[Saved entries]
——————————

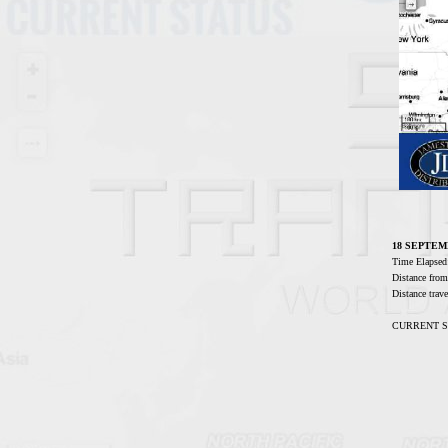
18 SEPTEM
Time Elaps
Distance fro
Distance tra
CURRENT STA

——————————

• **Required work**
The answer must consist of the entries above, reproduced word for word, without any pictures.

• **Exercise response**
18 SEPTEM
Time Elaps
Distance fro
Distance tra
CURRENT STA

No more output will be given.